The work, which was published in Nature Communications, describes the development of the thin laser membrane which was created using organic semiconductors. The university suggests that the lasers could have “security, biophotonics and photomedicine” applications.”

The lasers, which aren’t particularly bright, were tested on a cow’s eye (which wasn’t attached to the cow) and proved to be functional. The idea of sticking a laser on your eye might sound dangerous, but the researchers say that their invention is totally safe for use on a human eye.

But building a tiny laser into a contact lens isn’t the only idea the scientists have cooked up. They also believe that the thin lasers could be built into paper currency as an added security feature.

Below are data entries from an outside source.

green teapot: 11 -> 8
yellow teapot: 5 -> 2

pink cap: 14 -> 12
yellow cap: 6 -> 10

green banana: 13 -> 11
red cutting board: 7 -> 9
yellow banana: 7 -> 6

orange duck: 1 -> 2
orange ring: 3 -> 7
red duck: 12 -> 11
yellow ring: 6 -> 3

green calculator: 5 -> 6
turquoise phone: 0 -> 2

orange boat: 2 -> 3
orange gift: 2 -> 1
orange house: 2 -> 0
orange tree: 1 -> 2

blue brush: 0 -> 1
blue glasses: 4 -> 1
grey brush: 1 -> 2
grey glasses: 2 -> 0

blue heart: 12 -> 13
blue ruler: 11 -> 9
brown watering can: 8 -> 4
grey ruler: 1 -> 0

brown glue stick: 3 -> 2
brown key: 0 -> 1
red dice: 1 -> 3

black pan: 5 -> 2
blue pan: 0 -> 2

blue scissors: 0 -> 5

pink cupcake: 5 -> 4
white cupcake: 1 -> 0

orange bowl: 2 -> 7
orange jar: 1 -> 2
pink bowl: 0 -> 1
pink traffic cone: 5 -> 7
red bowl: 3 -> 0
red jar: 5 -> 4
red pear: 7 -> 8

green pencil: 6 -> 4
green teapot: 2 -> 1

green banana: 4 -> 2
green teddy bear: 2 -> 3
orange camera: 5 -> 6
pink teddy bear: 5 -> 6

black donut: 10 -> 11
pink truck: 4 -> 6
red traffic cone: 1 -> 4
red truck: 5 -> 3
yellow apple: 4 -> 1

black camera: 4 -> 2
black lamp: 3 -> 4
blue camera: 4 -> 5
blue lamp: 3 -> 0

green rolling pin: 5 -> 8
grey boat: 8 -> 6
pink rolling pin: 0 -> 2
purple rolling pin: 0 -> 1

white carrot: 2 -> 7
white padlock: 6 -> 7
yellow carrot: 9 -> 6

“By floating a thin plastic film off a substrate we have made some of the world’s smallest and lightest lasers and put them on contact lenses and bank notes,” Professor Ifor Samuel said of the team’s new invention.

“Our work represents a new milestone in laser development and, in particular, points the way to how lasers can be used in inherently soft and ductile environments, be it in wearable sensors or as an authentication feature on bank notes,” Malte Gather, another professor at the university, explained in a statement.

Going forward, tiny embedded lasers like these could potentially see use as nearly undetectable security features. Aside from the aforementioned application in paper money, they could be used to validate security tags or provide enhanced biometric security if used in tandem with retina scanning, or something similar. No, you won’t be able to melt anyone’s face off with them, but they’re still pretty cool.